YOUR ASSIGNMENT: In this exercise, every entry is to be copied exactly.

[Document understanding data]
BEGIN
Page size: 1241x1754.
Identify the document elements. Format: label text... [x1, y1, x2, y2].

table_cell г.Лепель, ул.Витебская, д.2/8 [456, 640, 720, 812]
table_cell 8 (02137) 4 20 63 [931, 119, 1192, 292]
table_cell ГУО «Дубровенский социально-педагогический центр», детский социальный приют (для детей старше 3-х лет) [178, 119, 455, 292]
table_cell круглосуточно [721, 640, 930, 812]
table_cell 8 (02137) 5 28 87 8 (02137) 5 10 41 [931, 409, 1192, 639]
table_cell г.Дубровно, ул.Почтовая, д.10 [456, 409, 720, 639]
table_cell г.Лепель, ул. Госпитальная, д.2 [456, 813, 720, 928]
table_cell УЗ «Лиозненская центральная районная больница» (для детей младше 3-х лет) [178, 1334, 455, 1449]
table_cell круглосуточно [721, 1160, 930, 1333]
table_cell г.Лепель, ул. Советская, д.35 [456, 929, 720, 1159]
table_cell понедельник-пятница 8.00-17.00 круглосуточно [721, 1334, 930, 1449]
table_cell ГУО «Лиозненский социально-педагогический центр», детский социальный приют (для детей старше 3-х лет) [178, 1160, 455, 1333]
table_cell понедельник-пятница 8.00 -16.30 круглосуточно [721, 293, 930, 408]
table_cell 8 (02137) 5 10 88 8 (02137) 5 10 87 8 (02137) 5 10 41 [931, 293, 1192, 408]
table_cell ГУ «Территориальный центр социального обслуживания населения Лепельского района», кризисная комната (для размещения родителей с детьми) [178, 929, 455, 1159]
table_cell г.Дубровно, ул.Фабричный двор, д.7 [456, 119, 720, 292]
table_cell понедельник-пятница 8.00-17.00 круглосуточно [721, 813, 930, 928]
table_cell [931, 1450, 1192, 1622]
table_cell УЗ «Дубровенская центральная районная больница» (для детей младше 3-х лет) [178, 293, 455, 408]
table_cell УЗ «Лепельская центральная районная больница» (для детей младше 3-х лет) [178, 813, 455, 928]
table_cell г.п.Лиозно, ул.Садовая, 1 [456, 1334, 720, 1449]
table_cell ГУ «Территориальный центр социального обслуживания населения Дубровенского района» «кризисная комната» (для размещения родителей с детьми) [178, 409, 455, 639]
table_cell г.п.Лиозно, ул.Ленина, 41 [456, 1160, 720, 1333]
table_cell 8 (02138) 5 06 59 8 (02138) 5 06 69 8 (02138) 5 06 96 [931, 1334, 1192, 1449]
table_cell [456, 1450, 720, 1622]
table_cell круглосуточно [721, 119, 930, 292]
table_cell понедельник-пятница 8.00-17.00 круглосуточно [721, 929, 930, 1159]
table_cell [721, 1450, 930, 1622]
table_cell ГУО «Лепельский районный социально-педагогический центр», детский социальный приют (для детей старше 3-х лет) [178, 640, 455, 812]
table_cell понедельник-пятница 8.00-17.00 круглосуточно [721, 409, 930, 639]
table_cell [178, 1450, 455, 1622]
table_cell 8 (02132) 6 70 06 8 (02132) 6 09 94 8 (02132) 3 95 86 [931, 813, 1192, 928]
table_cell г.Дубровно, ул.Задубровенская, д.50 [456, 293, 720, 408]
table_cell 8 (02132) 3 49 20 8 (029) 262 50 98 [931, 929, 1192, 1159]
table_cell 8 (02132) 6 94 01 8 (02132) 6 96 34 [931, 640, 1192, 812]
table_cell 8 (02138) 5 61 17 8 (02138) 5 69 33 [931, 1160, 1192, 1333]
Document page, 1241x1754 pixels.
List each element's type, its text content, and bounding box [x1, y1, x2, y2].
END
EXPECTED ANSWER:
Page size: 1241x1754.
Identify the document elements. Format: label text... [x1, y1, x2, y2].

table_cell г.Лепель, ул.Витебская, д.2/8 [456, 640, 720, 812]
table_cell 8 (02137) 4 20 63 [931, 119, 1192, 292]
table_cell ГУО «Дубровенский социально-педагогический центр», детский социальный приют (для детей старше 3-х лет) [178, 119, 455, 292]
table_cell круглосуточно [721, 640, 930, 812]
table_cell 8 (02137) 5 28 87 8 (02137) 5 10 41 [931, 409, 1192, 639]
table_cell г.Дубровно, ул.Почтовая, д.10 [456, 409, 720, 639]
table_cell г.Лепель, ул. Госпитальная, д.2 [456, 813, 720, 928]
table_cell УЗ «Лиозненская центральная районная больница» (для детей младше 3-х лет) [178, 1334, 455, 1449]
table_cell круглосуточно [721, 1160, 930, 1333]
table_cell г.Лепель, ул. Советская, д.35 [456, 929, 720, 1159]
table_cell понедельник-пятница 8.00-17.00 круглосуточно [721, 1334, 930, 1449]
table_cell ГУО «Лиозненский социально-педагогический центр», детский социальный приют (для детей старше 3-х лет) [178, 1160, 455, 1333]
table_cell понедельник-пятница 8.00 -16.30 круглосуточно [721, 293, 930, 408]
table_cell 8 (02137) 5 10 88 8 (02137) 5 10 87 8 (02137) 5 10 41 [931, 293, 1192, 408]
table_cell ГУ «Территориальный центр социального обслуживания населения Лепельского района», кризисная комната (для размещения родителей с детьми) [178, 929, 455, 1159]
table_cell г.Дубровно, ул.Фабричный двор, д.7 [456, 119, 720, 292]
table_cell понедельник-пятница 8.00-17.00 круглосуточно [721, 813, 930, 928]
table_cell [931, 1450, 1192, 1622]
table_cell УЗ «Дубровенская центральная районная больница» (для детей младше 3-х лет) [178, 293, 455, 408]
table_cell УЗ «Лепельская центральная районная больница» (для детей младше 3-х лет) [178, 813, 455, 928]
table_cell г.п.Лиозно, ул.Садовая, 1 [456, 1334, 720, 1449]
table_cell ГУ «Территориальный центр социального обслуживания населения Дубровенского района» «кризисная комната» (для размещения родителей с детьми) [178, 409, 455, 639]
table_cell г.п.Лиозно, ул.Ленина, 41 [456, 1160, 720, 1333]
table_cell 8 (02138) 5 06 59 8 (02138) 5 06 69 8 (02138) 5 06 96 [931, 1334, 1192, 1449]
table_cell [456, 1450, 720, 1622]
table_cell круглосуточно [721, 119, 930, 292]
table_cell понедельник-пятница 8.00-17.00 круглосуточно [721, 929, 930, 1159]
table_cell [721, 1450, 930, 1622]
table_cell ГУО «Лепельский районный социально-педагогический центр», детский социальный приют (для детей старше 3-х лет) [178, 640, 455, 812]
table_cell понедельник-пятница 8.00-17.00 круглосуточно [721, 409, 930, 639]
table_cell [178, 1450, 455, 1622]
table_cell 8 (02132) 6 70 06 8 (02132) 6 09 94 8 (02132) 3 95 86 [931, 813, 1192, 928]
table_cell г.Дубровно, ул.Задубровенская, д.50 [456, 293, 720, 408]
table_cell 8 (02132) 3 49 20 8 (029) 262 50 98 [931, 929, 1192, 1159]
table_cell 8 (02132) 6 94 01 8 (02132) 6 96 34 [931, 640, 1192, 812]
table_cell 8 (02138) 5 61 17 8 (02138) 5 69 33 [931, 1160, 1192, 1333]
Document page, 1241x1754 pixels.
List each element's type, its text content, and bounding box [x1, y1, x2, y2].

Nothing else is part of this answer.